Having a 2 x or more wider pipe/chamber than the inlets pipes creates a washing machine effect allowing more time for dissolution. Also having a barrier inside like shower poof, large alfagrog, sponge cubes help. I think like this the pipe will have to be very long. 

edit:  yeah what fox said


----------



## Alastair (21 Jan 2013)

Agree with both, I did a DIY thread on building a reactor for the fx5, and looking at your tube it looks a little too narrow and short. I actually got away with having to put nothing inside the reactor at all when I made it whilst keeping it at full flow but you could try what eazer suggested if you didn't want to go making another. 

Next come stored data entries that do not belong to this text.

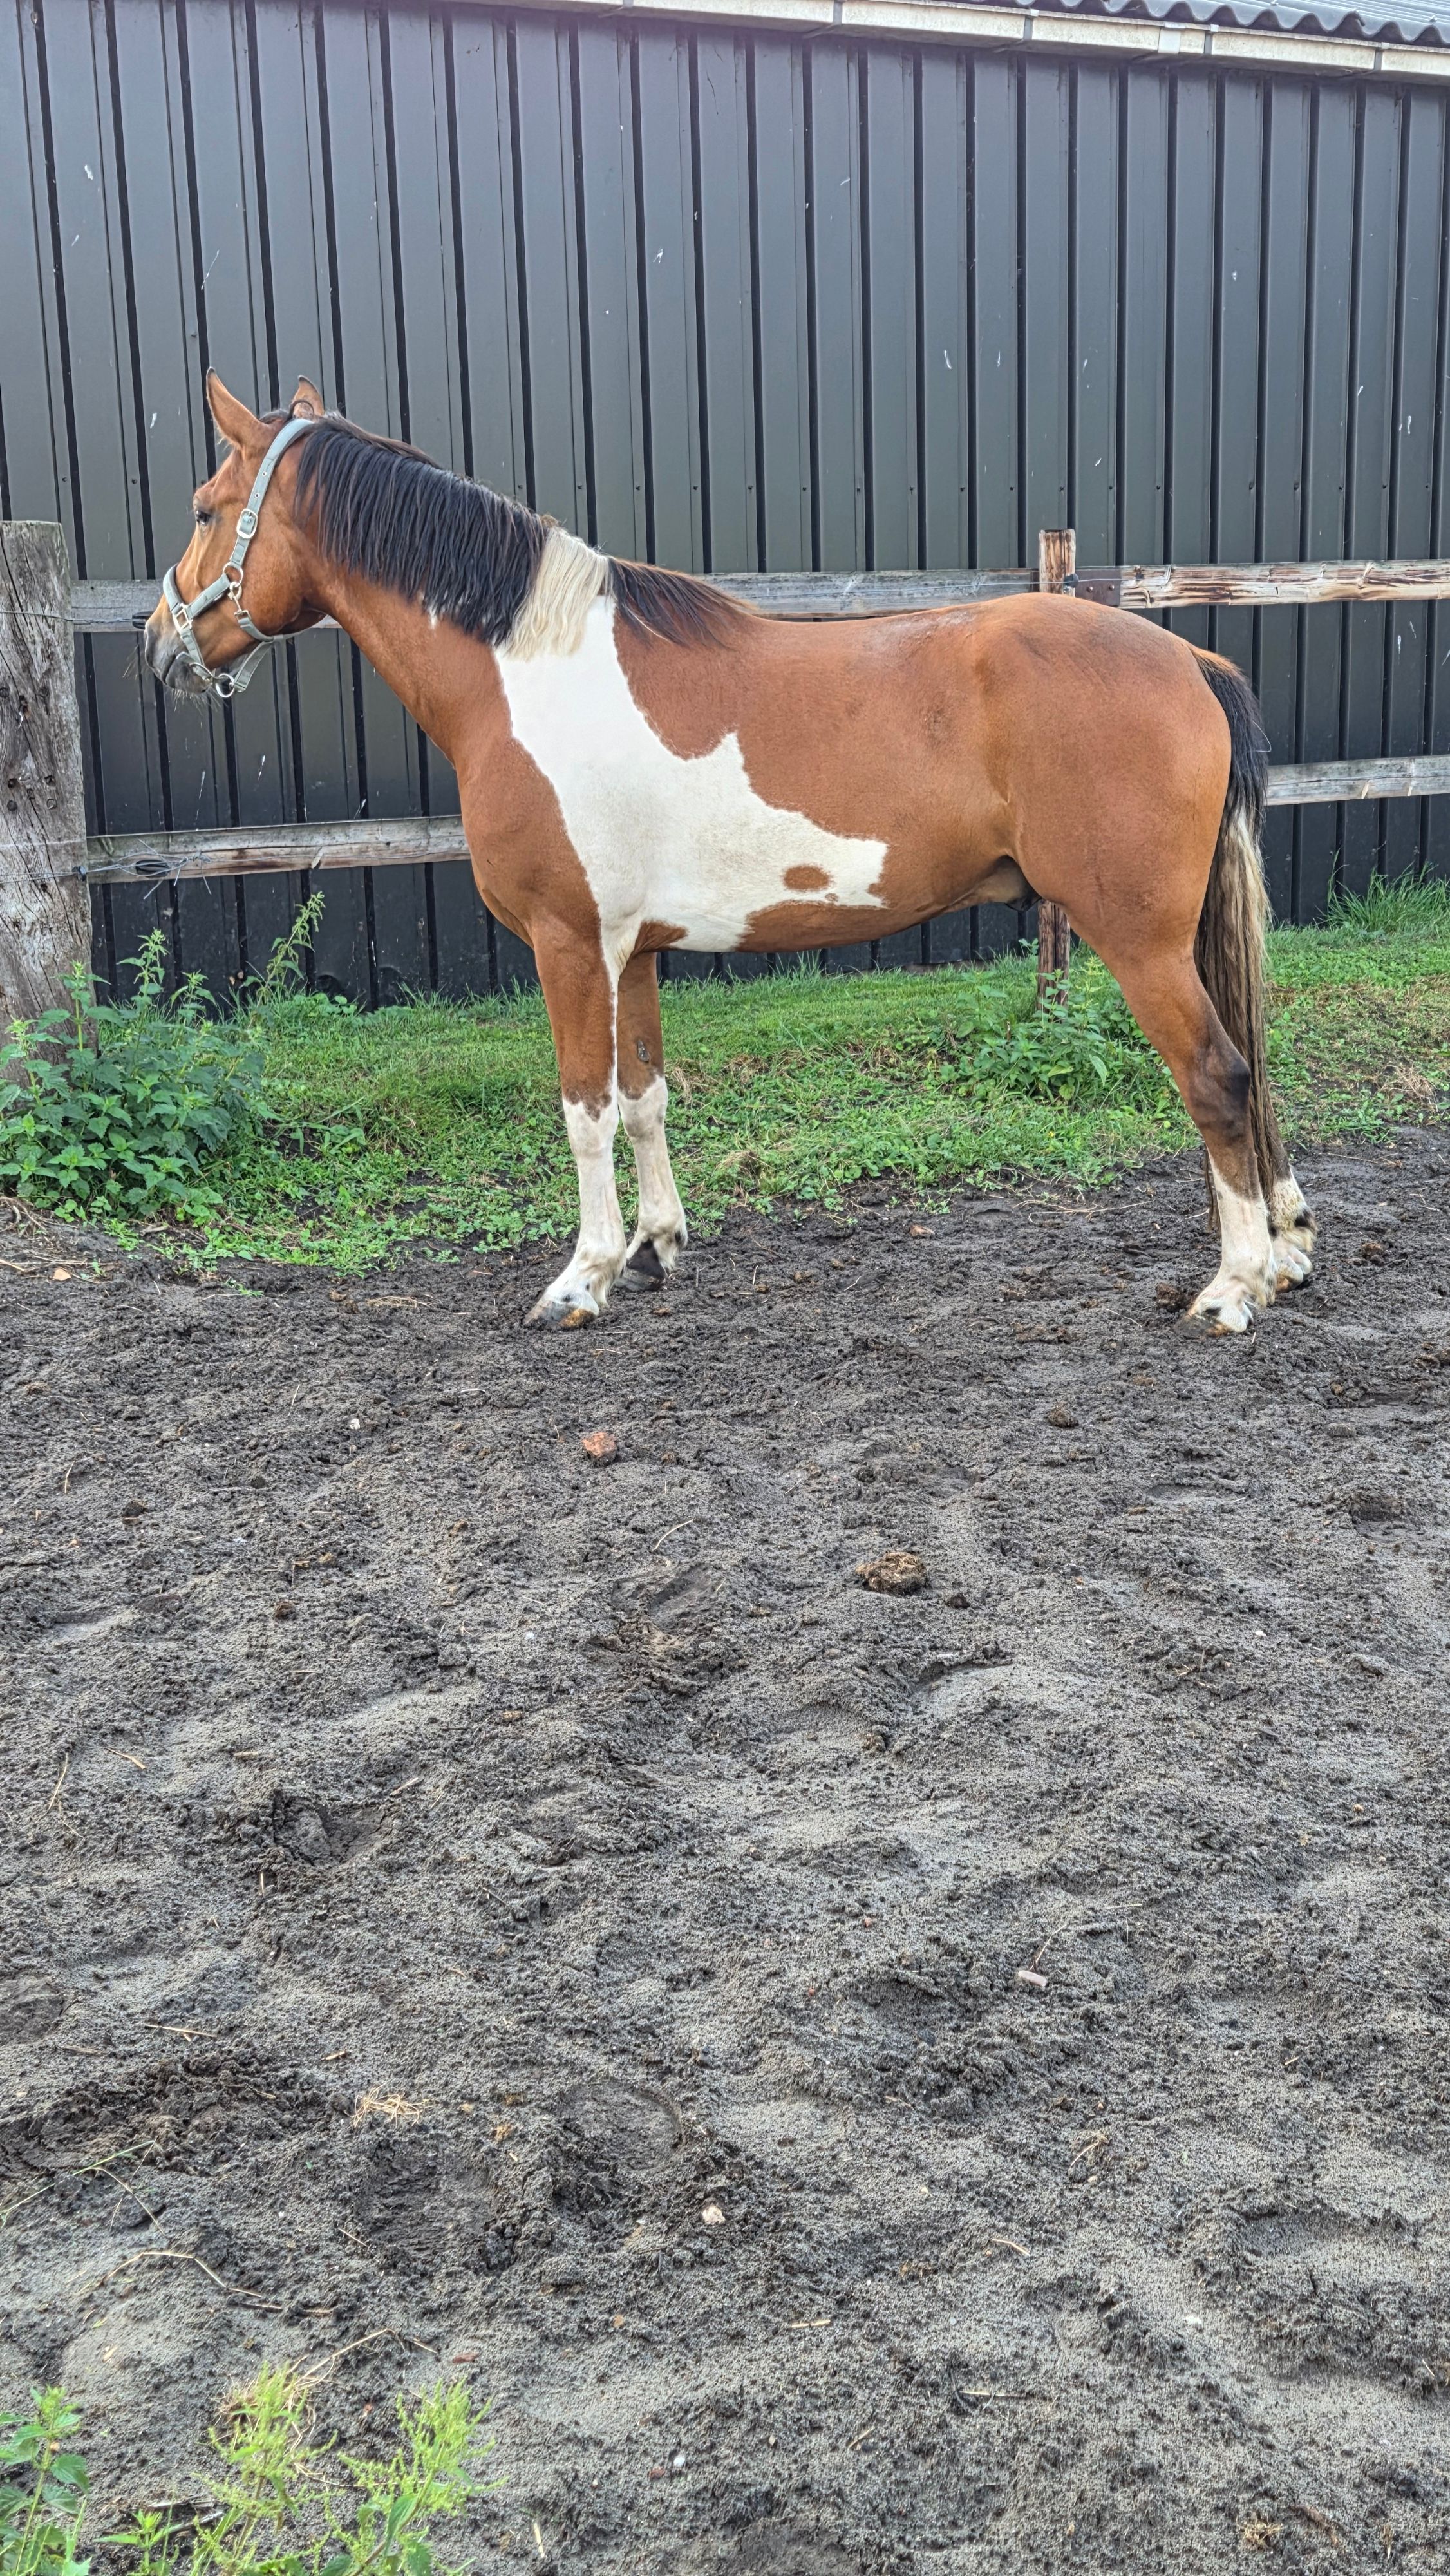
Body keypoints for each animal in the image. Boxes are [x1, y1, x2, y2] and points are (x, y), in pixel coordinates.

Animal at [144, 371, 1315, 1333]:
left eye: (206, 507)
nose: (160, 645)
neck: (530, 675)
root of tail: (1188, 661)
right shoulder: (636, 953)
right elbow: (646, 1098)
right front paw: (657, 1249)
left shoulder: (569, 945)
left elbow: (583, 1109)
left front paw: (581, 1278)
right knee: (1251, 1074)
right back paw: (1284, 1251)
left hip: (1138, 940)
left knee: (1217, 1077)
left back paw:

Sent from my iPhone using Tapatalk


----------



## Ed Seeley (21 Jan 2013)

You can try bioballs in the tube for starters - they will break up the flow and give the bubbles more time to diffuse. 

If that doesn't work then you; A. need to fit a bypass so that most of the flow goes past the reactor;  B. build another and run two in parallel or C. Build and longer and wider one.


----------